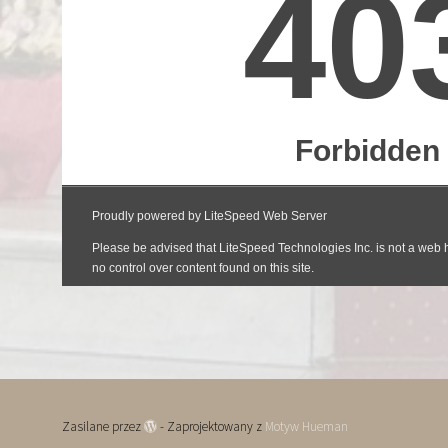
Zasilane przez
- Zaprojektowany z
Motyw Hueman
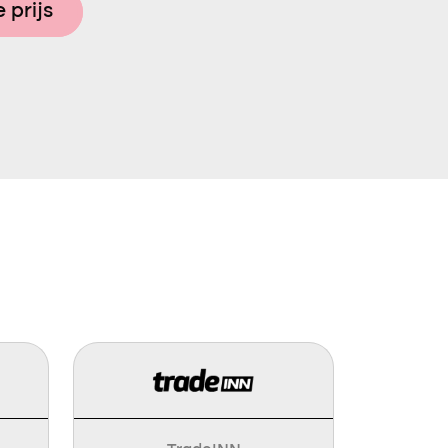
 prijs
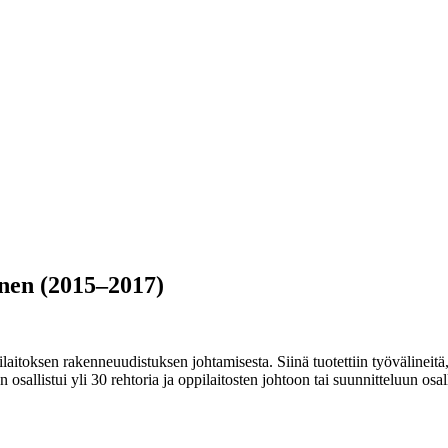
nen (2015–2017)
laitoksen rakenneuudistuksen johtamisesta. Siinä tuotettiin työvälineitä,
sallistui yli 30 rehtoria ja oppilaitosten johtoon tai suunnitteluun osal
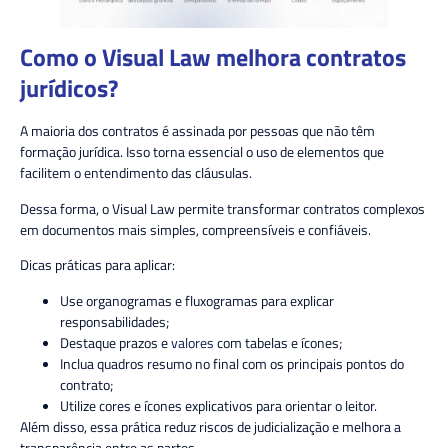
Como o Visual Law melhora contratos
jurídicos?
A maioria dos contratos é assinada por pessoas que não têm
formação jurídica. Isso torna essencial o uso de elementos que
facilitem o entendimento das cláusulas.
Dessa forma, o Visual Law permite transformar contratos complexos
em documentos mais simples, compreensíveis e confiáveis.
Dicas práticas para aplicar:
Use
organogramas e fluxogramas
para explicar
responsabilidades;
Destaque
prazos e
valores
com tabelas e ícones;
Inclua
quadros resumo
no final com os principais pontos do
contrato;
Utilize
cores e ícones explicativos
para orientar o leitor.
Além disso, essa prática reduz riscos de judicialização e melhora a
transparência entre as partes.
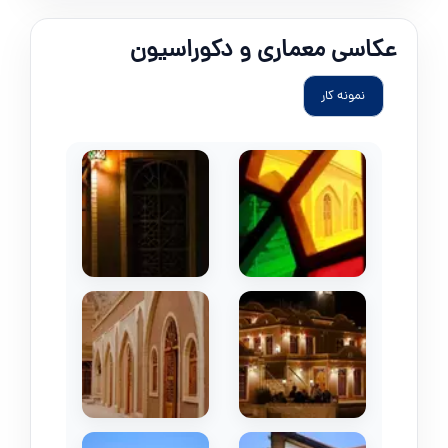
عکاسی معماری و دکوراسیون
نمونه کار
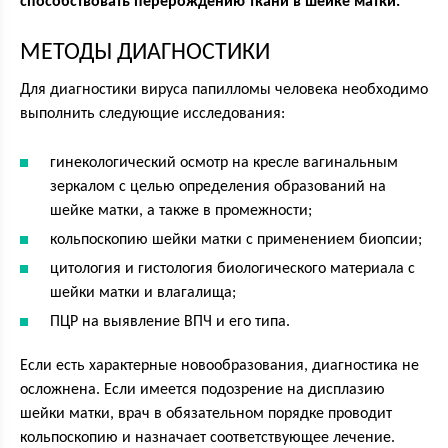
способствовать перерождению ткани в шейке матки.
МЕТОДЫ ДИАГНОСТИКИ
Для диагностики вируса папилломы человека необходимо
выполнить следующие исследования:
гинекологический осмотр на кресле вагинальным
зеркалом с целью определения образований на
шейке матки, а также в промежности;
кольпоскопию шейки матки с применением биопсии;
цитология и гистология биологического материала с
шейки матки и влагалища;
ПЦР на выявление ВПЧ и его типа.
Если есть характерные новообразования, диагностика не
осложнена. Если имеется подозрение на дисплазию
шейки матки, врач в обязательном порядке проводит
кольпоскопию и назначает соответствующее лечение.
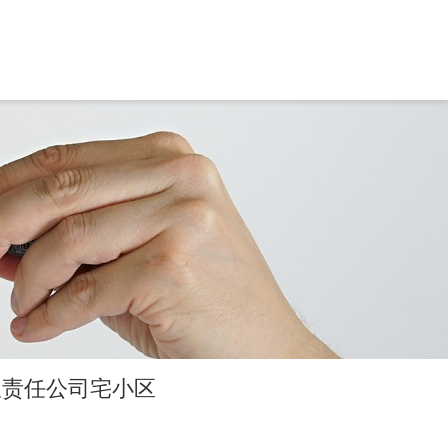
限责任公司宅小区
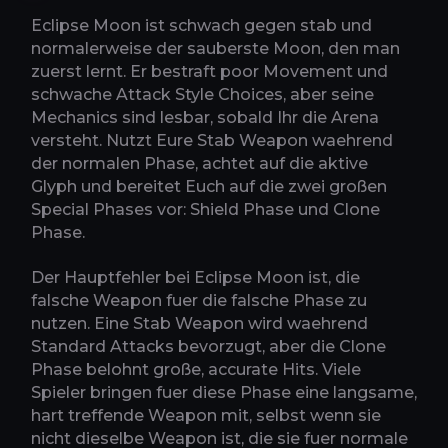
Eclipse Moon ist schwach gegen stab und
normalerweise der sauberste Moon, den man
zuerst lernt. Er bestraft poor Movement und
schwache Attack Style Choices, aber seine
Mechanics sind lesbar, sobald Ihr die Arena
versteht. Nutzt Eure Stab Weapon waehrend
der normalen Phase, achtet auf die aktive
Glyph und bereitet Euch auf die zwei großen
Special Phases vor: Shield Phase und Clone
Phase.
Der Hauptfehler bei Eclipse Moon ist, die
falsche Weapon fuer die falsche Phase zu
nutzen. Eine Stab Weapon wird waehrend
Standard Attacks bevorzugt, aber die Clone
Phase belohnt große, accurate Hits. Viele
Spieler bringen fuer diese Phase eine langsame,
hart treffende Weapon mit, selbst wenn sie
nicht dieselbe Weapon ist, die sie fuer normale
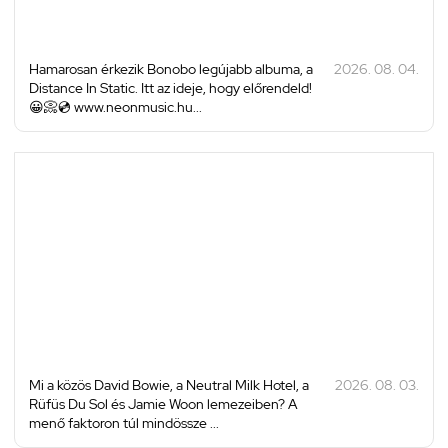
Hamarosan érkezik Bonobo legújabb albuma, a
2026. 08. 04.
Distance In Static. Itt az ideje, hogy előrendeld!
😀📀💿 www.neonmusic.hu...
Mi a közös David Bowie, a Neutral Milk Hotel, a
2026. 08. 03.
Rüfüs Du Sol és Jamie Woon lemezeiben? A
menő faktoron túl mindössze ...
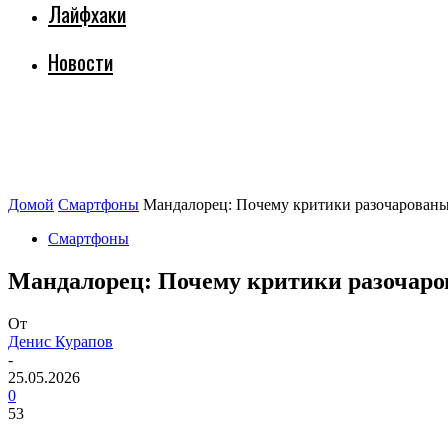
Лайфхаки
Новости
Домой
Смартфоны
Мандалорец: Почему критики разочарованы,
Смартфоны
Мандалорец: Почему критики разочаров
От
Денис Курапов
-
25.05.2026
0
53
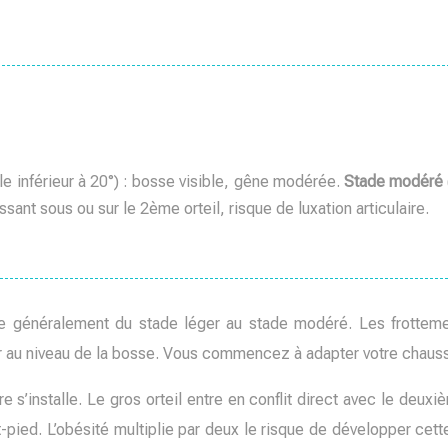
le inférieur à 20°) : bosse visible, gêne modérée.
Stade modéré
ssant sous ou sur le 2ème orteil, risque de luxation articulaire.
se généralement du stade léger au stade modéré. Les frottem
 au niveau de la bosse. Vous commencez à adapter votre chaussag
 s’installe. Le gros orteil entre en conflit direct avec le deux
nt-pied. L’obésité multiplie par deux le risque de développer c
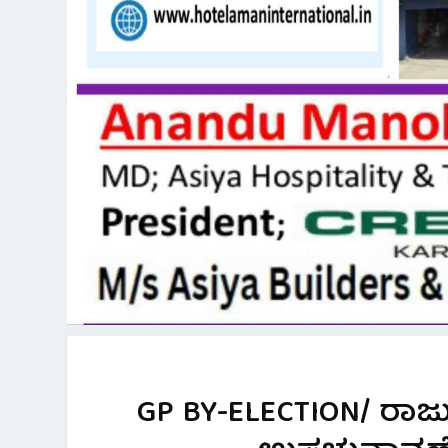
GP BY-ELECTION/ ರ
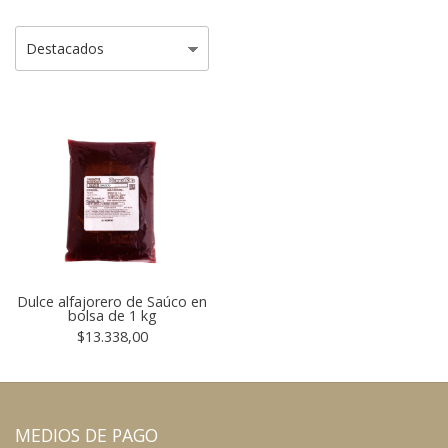
Dulce alfajorero de Saúco en
bolsa de 1 kg
$13.338,00
MEDIOS DE PAGO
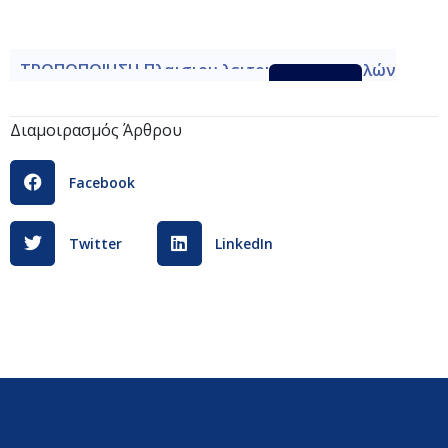
ΤΡΟΠΟΠΟΙΗΣΗ Πλαισιου λειτουργειας σχολών
προπονητών ΔΕΚΕΜΒΡΙΟΣ 2025
Λήψη
Διαμοιρασμός Άρθρου
Facebook
Twitter
LinkedIn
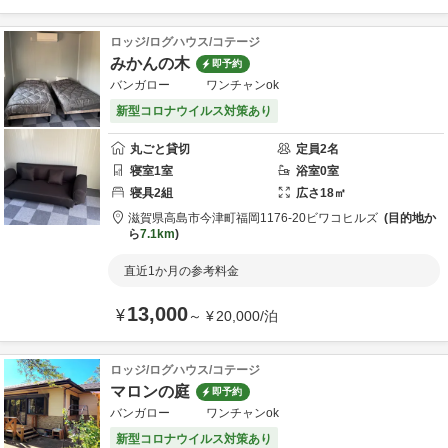
ロッジ/ログハウス/コテージ
みかんの木
即予約
バンガロー ワンチャンok
新型コロナウイルス対策あり
丸ごと貸切
定員
2
名
寝室
1
室
浴室
0
室
寝具
2
組
広さ
18
㎡
滋賀県
高島市
今津町福岡1176-20
ビワコヒルズ
目的地か
ら
7.1km
直近1か月の参考料金
13,000
¥
～
¥
20,000
/
泊
ロッジ/ログハウス/コテージ
マロンの庭
即予約
バンガロー ワンチャンok
新型コロナウイルス対策あり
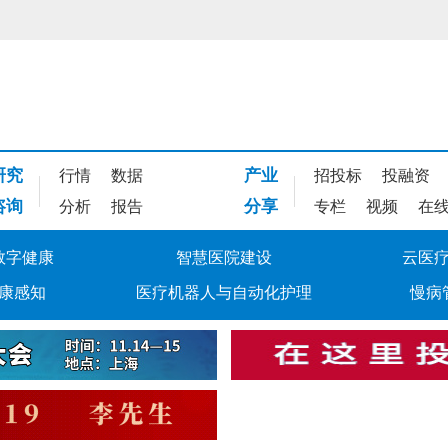
研究
产业
行情
数据
招投标
投融资
咨询
分享
分析
报告
专栏
视频
在
数字健康
智慧医院建设
云医
康感知
医疗机器人与自动化护理
慢病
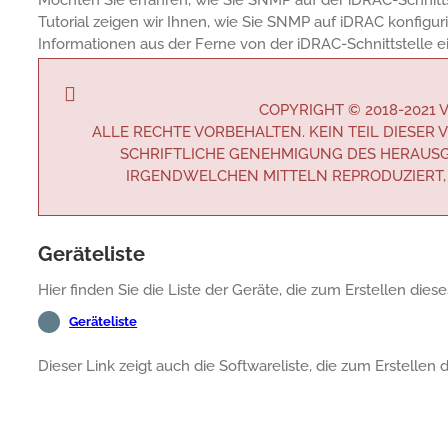
Tutorial zeigen wir Ihnen, wie Sie SNMP auf iDRAC konfig
Informationen aus der Ferne von der iDRAC-Schnittstelle e
COPYRIGHT © 2018-2021
ALLE RECHTE VORBEHALTEN. KEIN TEIL DIESE
SCHRIFTLICHE GENEHMIGUNG DES HERAUSG
IRGENDWELCHEN MITTELN REPRODUZIERT,
Geräteliste
Hier finden Sie die Liste der Geräte, die zum Erstellen die
Geräteliste
Dieser Link zeigt auch die Softwareliste, die zum Erstellen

* _DIRECTIONS_
Output the records exactly, please. The pictures are not part of the copy.

* _SOLUTION TO THIS TASK_
Zasilane przez
- Zaprojektowany z
Motyw Hueman
 prijs
nen (2015–2017)
laitoksen rakenneuudistuksen johtamisesta. Siinä tuotettiin työvälineitä,
sallistui yli 30 rehtoria ja oppilaitosten johtoon tai suunnitteluun osal
Como o Visual Law melhora contratos
jurídicos?
A maioria dos contratos é assinada por pessoas que não têm
formação jurídica. Isso torna essencial o uso de elementos que
facilitem o entendimento das cláusulas.
Dessa forma, o Visual Law permite transformar contratos complexos
em documentos mais simples, compreensíveis e confiáveis.
Dicas práticas para aplicar:
Use
organogramas e fluxogramas
para explicar
responsabilidades;
Destaque
prazos e
valores
com tabelas e ícones;
Inclua
quadros resumo
no final com os principais pontos do
contrato;
Utilize
cores e ícones explicativos
para orientar o leitor.
Além disso, essa prática reduz riscos de judicialização e melhora a
transparência entre as partes.
عکاسی معماری و دکوراسیون
نمونه کار
способствовать перерождению ткани в шейке матки.
МЕТОДЫ ДИАГНОСТИКИ
Для диагностики вируса папилломы человека необходимо
выполнить следующие исследования:
гинекологический осмотр на кресле вагинальным
зеркалом с целью определения образований на
шейке матки, а также в промежности;
кольпоскопию шейки матки с применением биопсии;
цитология и гистология биологического материала с
шейки матки и влагалища;
ПЦР на выявление ВПЧ и его типа.
Если есть характерные новообразования, диагностика не
осложнена. Если имеется подозрение на дисплазию
шейки матки, врач в обязательном порядке проводит
кольпоскопию и назначает соответствующее лечение.
限责任公司宅小区
Eclipse Moon ist schwach gegen stab und
normalerweise der sauberste Moon, den man
zuerst lernt. Er bestraft poor Movement und
schwache Attack Style Choices, aber seine
Mechanics sind lesbar, sobald Ihr die Arena
versteht. Nutzt Eure Stab Weapon waehrend
der normalen Phase, achtet auf die aktive
Glyph und bereitet Euch auf die zwei großen
Special Phases vor: Shield Phase und Clone
Phase.
Der Hauptfehler bei Eclipse Moon ist, die
falsche Weapon fuer die falsche Phase zu
nutzen. Eine Stab Weapon wird waehrend
Standard Attacks bevorzugt, aber die Clone
Phase belohnt große, accurate Hits. Viele
Spieler bringen fuer diese Phase eine langsame,
hart treffende Weapon mit, selbst wenn sie
nicht dieselbe Weapon ist, die sie fuer normale
Hamarosan érkezik Bonobo legújabb albuma, a
2026. 08. 04.
Distance In Static. Itt az ideje, hogy előrendeld!
😀📀💿 www.neonmusic.hu...
Mi a közös David Bowie, a Neutral Milk Hotel, a
2026. 08. 03.
Rüfüs Du Sol és Jamie Woon lemezeiben? A
menő faktoron túl mindössze ...
Лайфхаки
Новости
Домой
Смартфоны
Мандалорец: Почему критики разочарованы,
Смартфоны
Мандалорец: Почему критики разочаров
От
Денис Курапов
-
25.05.2026
0
53
le inférieur à 20°) : bosse visible, gêne modérée.
Stade modéré
ssant sous ou sur le 2ème orteil, risque de luxation articulaire.
se généralement du stade léger au stade modéré. Les frottem
 au niveau de la bosse. Vous commencez à adapter votre chaussag
 s’installe. Le gros orteil entre en conflit direct avec le deux
nt-pied. L’obésité multiplie par deux le risque de développer c
GP BY-ELECTION/ ರ
Dulce alfajorero de Saúco en
bolsa de 1 kg
$13.338,00
MEDIOS DE PAGO
ΤΡΟΠΟΠΟΙΗΣΗ Πλαισιου λειτουργειας σχολών
προπονητών ΔΕΚΕΜΒΡΙΟΣ 2025
Λήψη
Διαμοιρασμός Άρθρου
Facebook
Twitter
LinkedIn
ロッジ/ログハウス/コテージ
みかんの木
即予約
バンガロー ワンチャンok
新型コロナウイルス対策あり
丸ごと貸切
定員
2
名
寝室
1
室
浴室
0
室
寝具
2
組
広さ
18
㎡
滋賀県
高島市
今津町福岡1176-20
ビワコヒルズ
目的地か
ら
7.1km
直近1か月の参考料金
13,000
¥
～
¥
20,000
/
泊
ロッジ/ログハウス/コテージ
マロンの庭
即予約
バンガロー ワンチャンok
新型コロナウイルス対策あり
研究
产业
行情
数据
招投标
投融资
咨询
分享
分析
报告
专栏
视频
在
数字健康
智慧医院建设
云医
康感知
医疗机器人与自动化护理
慢病
Tutorial zeigen wir Ihnen, wie Sie SNMP auf iDRAC konfig
Informationen aus der Ferne von der iDRAC-Schnittstelle e
COPYRIGHT © 2018-2021
ALLE RECHTE VORBEHALTEN. KEIN TEIL DIESE
SCHRIFTLICHE GENEHMIGUNG DES HERAUSG
IRGENDWELCHEN MITTELN REPRODUZIERT,
Geräteliste
Hier finden Sie die Liste der Geräte, die zum Erstellen die
Geräteliste
Dieser Link zeigt auch die Softwareliste, die zum Erstellen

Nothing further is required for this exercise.